◆ **Record excerpts**
**********

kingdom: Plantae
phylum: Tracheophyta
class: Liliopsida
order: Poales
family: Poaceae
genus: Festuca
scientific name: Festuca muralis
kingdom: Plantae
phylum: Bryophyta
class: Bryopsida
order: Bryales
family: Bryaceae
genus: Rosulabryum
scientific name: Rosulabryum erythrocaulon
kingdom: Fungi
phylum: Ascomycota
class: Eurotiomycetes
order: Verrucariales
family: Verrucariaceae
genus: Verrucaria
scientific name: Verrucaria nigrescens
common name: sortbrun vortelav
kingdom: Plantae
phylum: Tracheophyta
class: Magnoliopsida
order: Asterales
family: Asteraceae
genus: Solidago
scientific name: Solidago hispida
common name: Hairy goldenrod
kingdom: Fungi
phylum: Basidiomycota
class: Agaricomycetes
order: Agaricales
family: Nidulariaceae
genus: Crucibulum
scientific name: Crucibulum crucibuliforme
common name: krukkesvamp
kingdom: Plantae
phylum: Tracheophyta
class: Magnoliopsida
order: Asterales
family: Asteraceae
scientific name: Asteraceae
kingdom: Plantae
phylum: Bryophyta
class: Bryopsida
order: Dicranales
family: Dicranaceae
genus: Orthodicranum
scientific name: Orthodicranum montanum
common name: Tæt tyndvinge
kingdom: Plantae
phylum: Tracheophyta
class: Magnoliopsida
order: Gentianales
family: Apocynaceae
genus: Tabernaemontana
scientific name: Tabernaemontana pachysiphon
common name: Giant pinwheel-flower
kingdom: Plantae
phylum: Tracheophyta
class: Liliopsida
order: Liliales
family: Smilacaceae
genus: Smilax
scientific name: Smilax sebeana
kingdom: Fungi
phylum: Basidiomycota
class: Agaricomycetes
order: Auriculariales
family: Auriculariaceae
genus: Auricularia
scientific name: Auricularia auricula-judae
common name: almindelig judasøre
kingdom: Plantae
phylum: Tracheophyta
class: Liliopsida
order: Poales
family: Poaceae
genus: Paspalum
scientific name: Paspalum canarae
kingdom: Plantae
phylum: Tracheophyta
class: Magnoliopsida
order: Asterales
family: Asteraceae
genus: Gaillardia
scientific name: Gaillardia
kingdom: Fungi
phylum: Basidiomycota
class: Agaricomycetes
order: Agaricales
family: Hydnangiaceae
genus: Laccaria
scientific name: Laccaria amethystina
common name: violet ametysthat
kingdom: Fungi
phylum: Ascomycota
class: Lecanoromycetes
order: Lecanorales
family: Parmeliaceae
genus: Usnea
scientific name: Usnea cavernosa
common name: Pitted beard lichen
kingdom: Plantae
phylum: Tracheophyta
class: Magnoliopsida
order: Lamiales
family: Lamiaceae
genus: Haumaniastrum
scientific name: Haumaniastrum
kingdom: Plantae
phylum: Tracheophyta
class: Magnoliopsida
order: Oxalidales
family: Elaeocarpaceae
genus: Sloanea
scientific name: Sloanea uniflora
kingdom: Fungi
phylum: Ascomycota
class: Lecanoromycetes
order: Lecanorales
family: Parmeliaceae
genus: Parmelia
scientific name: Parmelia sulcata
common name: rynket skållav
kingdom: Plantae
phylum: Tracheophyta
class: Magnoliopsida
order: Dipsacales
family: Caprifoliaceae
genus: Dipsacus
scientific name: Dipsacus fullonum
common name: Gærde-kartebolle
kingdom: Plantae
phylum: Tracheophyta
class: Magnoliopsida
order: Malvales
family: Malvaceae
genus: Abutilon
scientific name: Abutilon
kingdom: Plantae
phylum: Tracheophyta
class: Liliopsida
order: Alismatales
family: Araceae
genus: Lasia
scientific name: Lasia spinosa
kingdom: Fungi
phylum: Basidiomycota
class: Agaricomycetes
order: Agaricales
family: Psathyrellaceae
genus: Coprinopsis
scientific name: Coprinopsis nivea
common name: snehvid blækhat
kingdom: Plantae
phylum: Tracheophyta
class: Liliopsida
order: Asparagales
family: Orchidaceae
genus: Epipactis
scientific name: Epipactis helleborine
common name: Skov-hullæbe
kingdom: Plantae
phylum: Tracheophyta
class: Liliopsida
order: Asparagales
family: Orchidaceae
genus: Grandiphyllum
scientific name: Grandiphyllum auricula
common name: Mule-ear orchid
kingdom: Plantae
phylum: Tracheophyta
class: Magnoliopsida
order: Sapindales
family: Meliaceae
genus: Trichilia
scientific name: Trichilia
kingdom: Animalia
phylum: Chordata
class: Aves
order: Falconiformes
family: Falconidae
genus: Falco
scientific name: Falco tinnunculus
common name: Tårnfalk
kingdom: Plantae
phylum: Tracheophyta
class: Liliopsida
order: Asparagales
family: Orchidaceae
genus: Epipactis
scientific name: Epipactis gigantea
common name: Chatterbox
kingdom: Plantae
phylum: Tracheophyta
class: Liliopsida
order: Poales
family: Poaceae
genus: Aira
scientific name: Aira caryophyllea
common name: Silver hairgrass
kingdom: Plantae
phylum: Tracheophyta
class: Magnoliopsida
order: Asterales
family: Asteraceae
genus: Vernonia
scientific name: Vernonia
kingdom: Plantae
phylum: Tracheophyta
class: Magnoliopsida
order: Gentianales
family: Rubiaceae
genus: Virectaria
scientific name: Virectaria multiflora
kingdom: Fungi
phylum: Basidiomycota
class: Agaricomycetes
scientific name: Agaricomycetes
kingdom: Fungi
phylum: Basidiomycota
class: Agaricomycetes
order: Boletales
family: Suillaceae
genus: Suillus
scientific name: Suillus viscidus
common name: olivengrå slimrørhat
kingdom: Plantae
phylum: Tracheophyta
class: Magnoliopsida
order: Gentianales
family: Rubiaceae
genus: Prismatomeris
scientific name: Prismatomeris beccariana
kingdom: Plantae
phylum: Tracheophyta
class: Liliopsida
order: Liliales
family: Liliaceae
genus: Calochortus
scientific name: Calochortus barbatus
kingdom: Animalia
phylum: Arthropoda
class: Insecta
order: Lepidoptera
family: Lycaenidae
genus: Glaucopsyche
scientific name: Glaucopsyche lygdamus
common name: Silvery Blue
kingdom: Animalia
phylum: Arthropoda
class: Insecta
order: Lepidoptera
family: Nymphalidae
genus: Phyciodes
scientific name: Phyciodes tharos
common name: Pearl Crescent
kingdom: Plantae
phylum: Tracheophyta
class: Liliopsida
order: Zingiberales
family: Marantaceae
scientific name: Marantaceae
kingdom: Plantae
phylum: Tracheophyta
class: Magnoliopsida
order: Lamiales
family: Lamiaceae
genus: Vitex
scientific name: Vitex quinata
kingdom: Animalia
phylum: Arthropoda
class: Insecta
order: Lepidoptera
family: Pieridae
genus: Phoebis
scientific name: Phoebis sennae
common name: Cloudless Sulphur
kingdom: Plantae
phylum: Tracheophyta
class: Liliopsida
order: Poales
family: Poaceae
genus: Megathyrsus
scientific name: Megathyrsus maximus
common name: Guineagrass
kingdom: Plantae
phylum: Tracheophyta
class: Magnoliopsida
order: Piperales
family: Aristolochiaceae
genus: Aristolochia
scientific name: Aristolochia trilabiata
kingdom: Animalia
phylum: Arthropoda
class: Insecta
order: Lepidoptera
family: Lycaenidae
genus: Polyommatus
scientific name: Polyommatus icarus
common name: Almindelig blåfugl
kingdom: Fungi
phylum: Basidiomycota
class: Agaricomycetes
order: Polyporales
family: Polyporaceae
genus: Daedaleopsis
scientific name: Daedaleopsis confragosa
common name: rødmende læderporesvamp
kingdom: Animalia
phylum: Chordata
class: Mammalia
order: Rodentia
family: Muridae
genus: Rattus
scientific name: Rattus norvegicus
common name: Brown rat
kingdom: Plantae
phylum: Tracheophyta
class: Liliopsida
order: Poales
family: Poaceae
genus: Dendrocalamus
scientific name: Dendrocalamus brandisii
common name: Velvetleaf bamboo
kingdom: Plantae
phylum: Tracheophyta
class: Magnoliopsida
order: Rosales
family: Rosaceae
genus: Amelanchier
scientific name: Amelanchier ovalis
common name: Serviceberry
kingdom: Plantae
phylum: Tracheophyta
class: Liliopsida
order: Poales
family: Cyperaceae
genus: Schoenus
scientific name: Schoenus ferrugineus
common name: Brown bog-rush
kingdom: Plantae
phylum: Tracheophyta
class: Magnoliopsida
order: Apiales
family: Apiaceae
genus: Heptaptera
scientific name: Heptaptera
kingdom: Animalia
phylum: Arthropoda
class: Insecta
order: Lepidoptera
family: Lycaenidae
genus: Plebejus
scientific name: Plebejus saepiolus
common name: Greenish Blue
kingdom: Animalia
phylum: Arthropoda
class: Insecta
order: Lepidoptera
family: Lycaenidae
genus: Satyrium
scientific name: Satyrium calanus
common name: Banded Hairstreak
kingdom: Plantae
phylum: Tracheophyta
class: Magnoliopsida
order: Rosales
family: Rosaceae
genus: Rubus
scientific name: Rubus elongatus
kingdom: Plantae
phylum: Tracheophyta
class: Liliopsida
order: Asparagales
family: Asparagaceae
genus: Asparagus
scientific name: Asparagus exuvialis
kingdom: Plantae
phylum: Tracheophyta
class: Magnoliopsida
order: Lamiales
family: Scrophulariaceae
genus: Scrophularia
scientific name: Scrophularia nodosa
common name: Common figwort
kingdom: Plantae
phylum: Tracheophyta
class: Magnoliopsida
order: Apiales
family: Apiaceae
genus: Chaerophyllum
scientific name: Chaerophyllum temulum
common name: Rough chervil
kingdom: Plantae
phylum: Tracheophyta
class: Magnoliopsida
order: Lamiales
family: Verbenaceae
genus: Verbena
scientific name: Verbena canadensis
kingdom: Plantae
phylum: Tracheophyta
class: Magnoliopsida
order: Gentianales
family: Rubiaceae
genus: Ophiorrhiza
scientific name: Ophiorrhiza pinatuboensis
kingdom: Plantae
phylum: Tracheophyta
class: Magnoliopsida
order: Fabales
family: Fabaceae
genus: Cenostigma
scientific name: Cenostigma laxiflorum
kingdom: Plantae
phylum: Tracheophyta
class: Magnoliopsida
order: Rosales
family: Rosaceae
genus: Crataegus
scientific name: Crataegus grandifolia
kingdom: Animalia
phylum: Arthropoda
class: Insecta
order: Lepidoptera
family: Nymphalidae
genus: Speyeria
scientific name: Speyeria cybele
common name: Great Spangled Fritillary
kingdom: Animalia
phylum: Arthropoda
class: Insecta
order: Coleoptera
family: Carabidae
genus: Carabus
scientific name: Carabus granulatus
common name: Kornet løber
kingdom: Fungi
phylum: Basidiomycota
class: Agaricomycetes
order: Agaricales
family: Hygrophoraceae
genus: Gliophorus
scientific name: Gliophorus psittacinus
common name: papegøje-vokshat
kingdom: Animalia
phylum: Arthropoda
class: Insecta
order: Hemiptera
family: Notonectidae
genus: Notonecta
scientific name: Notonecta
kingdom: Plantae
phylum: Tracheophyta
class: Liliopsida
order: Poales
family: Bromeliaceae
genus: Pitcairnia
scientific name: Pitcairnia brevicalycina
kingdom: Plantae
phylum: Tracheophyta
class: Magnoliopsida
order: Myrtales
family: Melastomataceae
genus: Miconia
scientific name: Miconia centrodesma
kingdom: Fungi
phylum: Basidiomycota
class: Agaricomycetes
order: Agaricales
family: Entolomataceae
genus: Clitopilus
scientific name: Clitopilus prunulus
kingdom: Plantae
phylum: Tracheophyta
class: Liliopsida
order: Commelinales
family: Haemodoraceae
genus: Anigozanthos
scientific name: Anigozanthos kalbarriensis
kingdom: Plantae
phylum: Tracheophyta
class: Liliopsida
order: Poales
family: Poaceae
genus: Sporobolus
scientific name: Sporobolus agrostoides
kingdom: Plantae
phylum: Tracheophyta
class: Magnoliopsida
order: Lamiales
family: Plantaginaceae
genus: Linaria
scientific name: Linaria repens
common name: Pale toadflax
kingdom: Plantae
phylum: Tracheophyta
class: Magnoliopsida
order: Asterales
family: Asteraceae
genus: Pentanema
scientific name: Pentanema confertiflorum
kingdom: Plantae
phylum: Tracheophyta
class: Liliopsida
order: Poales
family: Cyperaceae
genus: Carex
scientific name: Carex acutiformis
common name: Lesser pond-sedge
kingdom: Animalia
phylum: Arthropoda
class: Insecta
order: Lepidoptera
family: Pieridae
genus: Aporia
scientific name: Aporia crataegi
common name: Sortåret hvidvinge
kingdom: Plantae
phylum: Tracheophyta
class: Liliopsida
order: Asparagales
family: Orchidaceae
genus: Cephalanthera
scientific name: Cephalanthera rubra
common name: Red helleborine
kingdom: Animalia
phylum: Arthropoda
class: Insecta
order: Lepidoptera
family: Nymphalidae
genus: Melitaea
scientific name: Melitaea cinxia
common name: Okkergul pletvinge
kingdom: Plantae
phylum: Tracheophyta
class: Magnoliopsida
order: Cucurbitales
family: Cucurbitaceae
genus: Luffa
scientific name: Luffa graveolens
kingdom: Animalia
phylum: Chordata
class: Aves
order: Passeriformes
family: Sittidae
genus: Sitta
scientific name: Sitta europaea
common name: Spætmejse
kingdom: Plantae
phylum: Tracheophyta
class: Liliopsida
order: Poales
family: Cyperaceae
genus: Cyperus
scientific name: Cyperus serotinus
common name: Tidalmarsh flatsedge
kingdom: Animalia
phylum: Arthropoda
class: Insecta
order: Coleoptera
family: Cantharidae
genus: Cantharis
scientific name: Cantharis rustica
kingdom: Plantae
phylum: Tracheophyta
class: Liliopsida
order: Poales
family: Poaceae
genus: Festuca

**********

◆ **Brief**
Can you print the lines from the entries above, starting with the line that contains "genus: Dipsacus" and stopping after the line that contains "genus: Coprinopsis", reproducing each one without any change?

◆ **Answer in full**
genus: Dipsacus
scientific name: Dipsacus fullonum
common name: Gærde-kartebolle
kingdom: Plantae
phylum: Tracheophyta
class: Magnoliopsida
order: Malvales
family: Malvaceae
genus: Abutilon
scientific name: Abutilon
kingdom: Plantae
phylum: Tracheophyta
class: Liliopsida
order: Alismatales
family: Araceae
genus: Lasia
scientific name: Lasia spinosa
kingdom: Fungi
phylum: Basidiomycota
class: Agaricomycetes
order: Agaricales
family: Psathyrellaceae
genus: Coprinopsis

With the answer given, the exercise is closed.